Ablation Study (Dataset Ranking, <100M→1.2B)¶
| Proxy Scale | rBridge DAcc | Best Baseline DAcc | Computational Savings |
|---|---|---|---|
| 3.7M (87.3M tokens) | ~70% | ~50% (random level) | 733.4× |
| 6M (81.6M tokens) | ~75% | ~55% | 100.2× |
| 97.9M | ~80% | ~75% | - |
- At the smallest proxy scale (3.7M), rBridge outperforms baselines by 27% DAcc.
- To achieve equivalent ranking accuracy, rBridge saves 100.2× to 733.4× FLOPs.
Key Findings¶
- rBridge outperforms models 7–13× larger: A 1B model using rBridge surpasses the predictive capability of 7B/13B models evaluated directly via accuracy.
- Zero-shot cross-dataset transfer: The rBridge→Acc function fitted on OLMo-Mix-1124 transfers zero-shot to another dataset, achieving perfect ranking on 5 out of 5 benchmarks with MAE of only 0.043–1.417 (one outlier at 9.716).
- Ablations confirm each component's contribution: Each step from standard NLL → using \(R^\phi\) → adding weighting → MinMax normalization yields consistent improvements.
Highlights & Insights¶
- Deep insight: Small models do not "fail" on reasoning benchmarks due to a lack of information, but because the evaluation method (Acc.) is mismatched with the capabilities of small models.

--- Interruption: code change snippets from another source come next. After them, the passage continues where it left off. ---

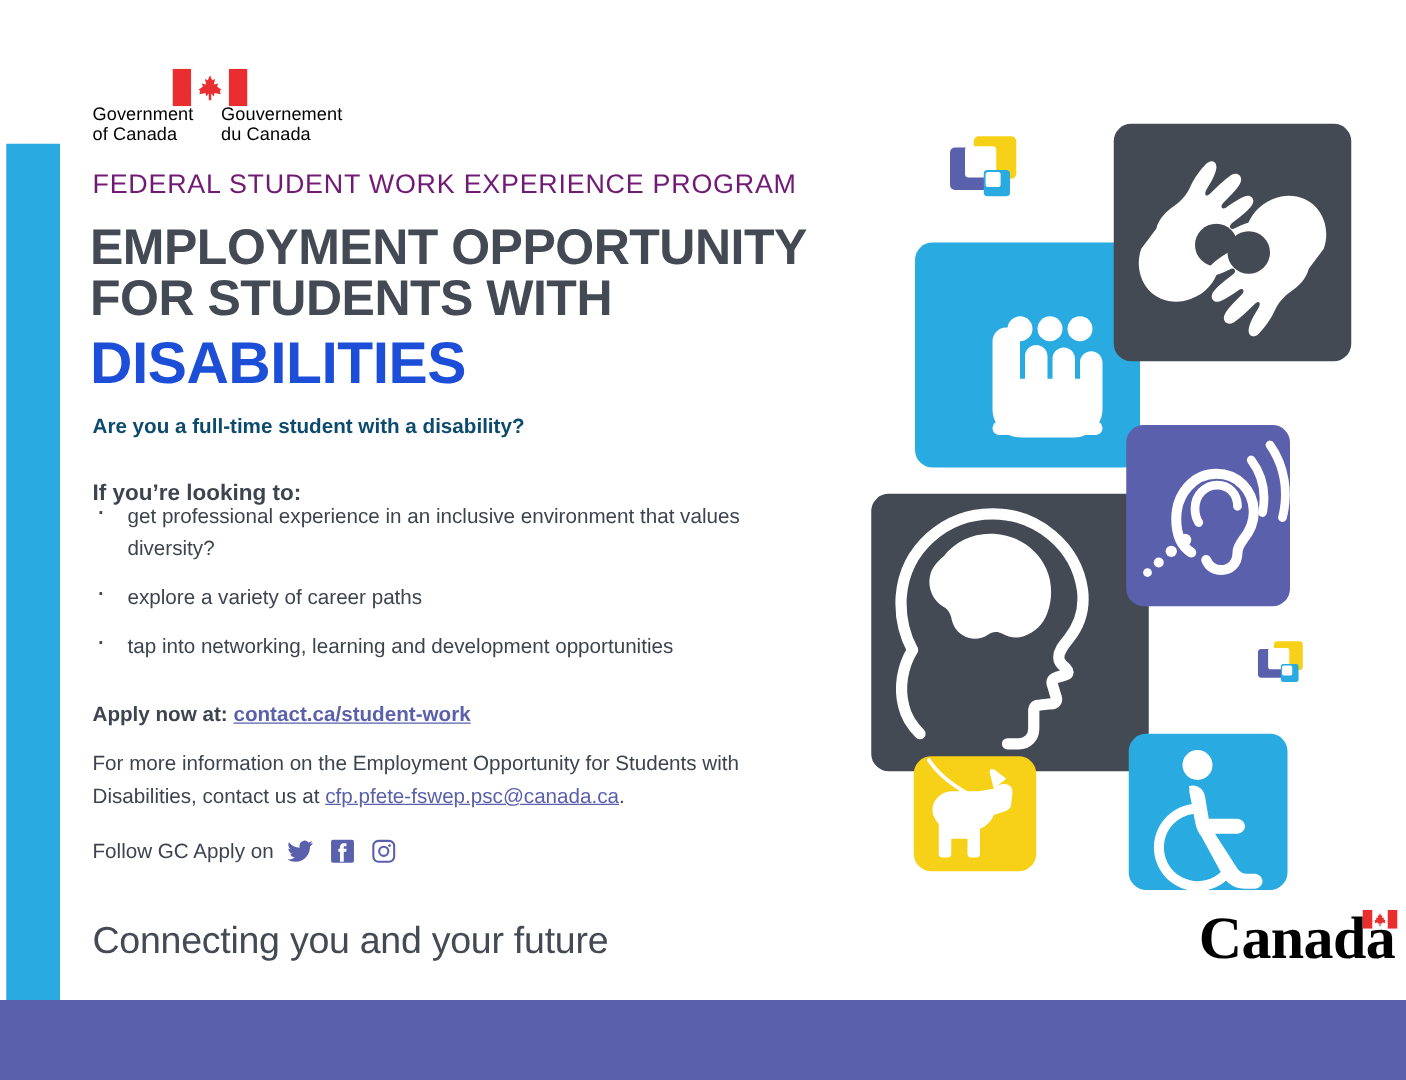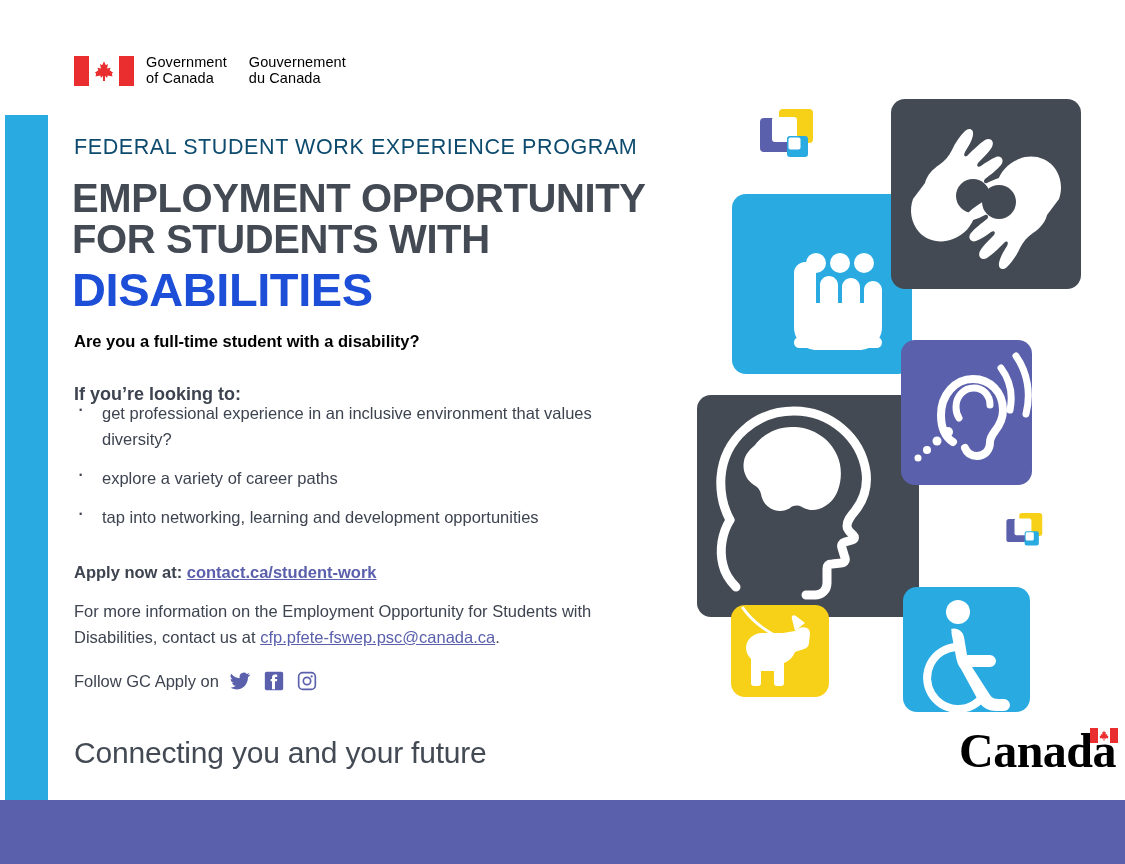--- a/index.html
+++ b/index.html
@@ -18,36 +18,36 @@
     position:absolute;left:5px;top:115px;width:43px;height:685px;
     background:#29ABE2;
   }
   
   .bottom-band{
     position:absolute;left:0;top:800px;width:1125px;height:64px;
     background:#5B60AC;
   }
 
   
-  .goc-sig{position:absolute;left:74px;top:55px;display:flex;align-items:center;}
+  .goc-sig{position:absolute;left:74px;top:55px;display:flex;align-items:center;flex-direction:column;}
   .goc-flag{width:60px;height:30px;position:relative;margin-right:12px;}
   .goc-text{font-size:14.5px;line-height:15.5px;color:#000;letter-spacing:0.1px;display:flex;}
   .goc-en{margin-right:22px;}
   .eyebrow{
     position:absolute;left:74px;top:135px;
-    font-size:21.5px;letter-spacing:0.6px;color:#0c4a6e;font-weight:400;text-align:right;
+    font-size:21.5px;letter-spacing:0.6px;color:#701a75;font-weight:400;text-align:right;
   }
   h1.headline{
     position:absolute;left:72px;top:178px;margin:0;width:620px;
     font-size:40px;line-height:41px;font-weight:bold;color:#434A54;
     letter-spacing:-0.4px;
   }
   h1.headline .accent{color:#1d4ed8;font-size:47px;line-height:48px;display:block;margin-top:6px;}
 
-  .lead{position:absolute;left:74px;top:332px;font-size:16.5px;font-weight:bold;color:#000000;}
+  .lead{position:absolute;left:74px;top:332px;font-size:16.5px;font-weight:bold;color:#0c4a6e;}
   .lead2{position:absolute;left:74px;top:384px;font-size:18px;font-weight:bold;color:#3D4450;}
 
   ul.bullets{position:absolute;left:74px;top:400px;margin:0;padding:0;list-style:none;width:560px;}
   ul.bullets li{
     position:relative;padding-left:28px;margin-bottom:13px;
     font-size:16.5px;line-height:26px;color:#3D4450;
   }
   ul.bullets li:before{
     content:"\00B7";position:absolute;left:3px;top:-4px;font-size:22px;color:#3D4450;
   }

- NLL returns to its roots: The pre-training objective is NTP, and evaluation should likewise return to NLL — but the key lies in what is used as the gold label.
- Frontier model probabilities as automatic annotators: Token probabilities naturally encode "which steps are critical reasoning steps," eliminating the need for manual annotation.
- Highly practical: The two-stage dataset optimization framework (<100M initial screening → 1B fine-grained ranking) has direct industrial application value.
Limitations & Future Work¶
- Frontier models are not 100% accurate; a small number of incorrect reasoning traces may introduce noise (though filtering out incorrect traces shows only marginal improvement in experiments).
- Frontier models occasionally fail to generate outputs in the required format (currently retried only once before being discarded).
- Zero-shot transfer has only been validated on one dataset pair at the 1B→7B scale, limited by computational budget.
- Effectiveness on non-reasoning tasks has not been verified (although mature solutions already exist for such tasks).
- The two-stage optimization framework is proposed as a discussion point only and has not been fully validated experimentally.
Related Work & Insights¶
- Complements the scaling law literature (Kaplan et al., Hoffmann et al.): rBridge specifically addresses the proxy difficulties introduced by reasoning emergence.
- Directly compared with the DataDecide benchmark: rBridge achieves optimal ranking on its tasks at very low cost.
- Implications for pre-training data mixture optimization (Xie et al., Liu et al.): NLL/perplexity is a suboptimal metric; rBridge is better suited for reasoning-oriented data selection.
- Broad applicability: Any scenario requiring "using small models to predict large-model behavior" can consider the rBridge paradigm.
Rating¶
- Novelty: ⭐⭐⭐⭐ The core insight (NLL + frontier trace + token weighting) is not entirely new, but the combination is elegant and yields significant gains.
- Experimental Thoroughness: ⭐⭐⭐⭐⭐ Three-stage experimental design is rigorous: 6 benchmarks × multiple model scales × ablations × cross-dataset transfer.
- Writing Quality: ⭐⭐⭐⭐ Structure is clear and problem analysis is progressive, though notation and tables are dense.
- Value: ⭐⭐⭐⭐⭐ Directly reduces pre-training exploration costs by 100×+, with extremely high industrial deployment value.